Exercise instructions: Rewrite the lines from the start of the rows through the line that contains "locality: Broad Run below Thorofare Gap", putting "collected by" in place of "collectors" and leaving everything else unchanged.

#### Dataset records ####

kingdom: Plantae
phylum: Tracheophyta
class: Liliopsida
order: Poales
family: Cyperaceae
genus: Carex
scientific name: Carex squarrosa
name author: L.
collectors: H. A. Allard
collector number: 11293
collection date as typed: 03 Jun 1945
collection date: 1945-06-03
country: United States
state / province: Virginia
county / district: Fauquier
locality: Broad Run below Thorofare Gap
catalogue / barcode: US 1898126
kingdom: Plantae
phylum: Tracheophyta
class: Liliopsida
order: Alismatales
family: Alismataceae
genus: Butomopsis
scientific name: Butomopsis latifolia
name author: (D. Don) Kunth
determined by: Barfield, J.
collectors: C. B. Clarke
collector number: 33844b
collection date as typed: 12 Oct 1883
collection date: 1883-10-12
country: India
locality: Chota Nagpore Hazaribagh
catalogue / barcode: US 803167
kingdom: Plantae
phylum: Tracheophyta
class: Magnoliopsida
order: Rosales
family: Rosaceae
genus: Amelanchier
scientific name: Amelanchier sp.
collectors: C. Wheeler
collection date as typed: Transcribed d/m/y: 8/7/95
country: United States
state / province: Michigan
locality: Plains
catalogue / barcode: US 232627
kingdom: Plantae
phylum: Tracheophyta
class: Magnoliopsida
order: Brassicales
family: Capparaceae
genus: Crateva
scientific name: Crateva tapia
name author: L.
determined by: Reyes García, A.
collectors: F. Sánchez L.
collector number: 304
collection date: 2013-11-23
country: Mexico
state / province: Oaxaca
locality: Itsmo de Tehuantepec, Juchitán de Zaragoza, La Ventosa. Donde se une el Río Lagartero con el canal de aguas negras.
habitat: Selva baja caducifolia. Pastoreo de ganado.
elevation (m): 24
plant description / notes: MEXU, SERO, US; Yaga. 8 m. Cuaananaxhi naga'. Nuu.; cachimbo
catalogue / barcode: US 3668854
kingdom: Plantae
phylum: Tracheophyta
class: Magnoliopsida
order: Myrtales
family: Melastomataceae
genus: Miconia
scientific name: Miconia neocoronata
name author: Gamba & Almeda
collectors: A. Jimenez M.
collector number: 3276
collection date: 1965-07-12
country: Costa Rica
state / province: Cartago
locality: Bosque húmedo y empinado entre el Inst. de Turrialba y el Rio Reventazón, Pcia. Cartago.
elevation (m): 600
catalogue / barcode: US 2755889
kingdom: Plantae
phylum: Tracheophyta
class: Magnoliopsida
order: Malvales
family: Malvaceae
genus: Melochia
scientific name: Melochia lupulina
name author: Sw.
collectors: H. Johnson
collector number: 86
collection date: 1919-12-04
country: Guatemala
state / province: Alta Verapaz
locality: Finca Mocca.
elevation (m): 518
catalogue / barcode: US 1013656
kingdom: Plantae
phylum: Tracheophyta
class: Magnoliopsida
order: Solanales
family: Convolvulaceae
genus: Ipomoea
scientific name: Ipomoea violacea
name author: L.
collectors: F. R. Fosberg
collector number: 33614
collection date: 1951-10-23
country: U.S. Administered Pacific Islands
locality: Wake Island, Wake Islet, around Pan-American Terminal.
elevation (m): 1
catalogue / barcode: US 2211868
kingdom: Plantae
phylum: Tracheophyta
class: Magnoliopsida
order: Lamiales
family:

####

Written solution:
kingdom: Plantae
phylum: Tracheophyta
class: Liliopsida
order: Poales
family: Cyperaceae
genus: Carex
scientific name: Carex squarrosa
name author: L.
collected by: H. A. Allard
collector number: 11293
collection date as typed: 03 Jun 1945
collection date: 1945-06-03
country: United States
state / province: Virginia
county / district: Fauquier
locality: Broad Run below Thorofare Gap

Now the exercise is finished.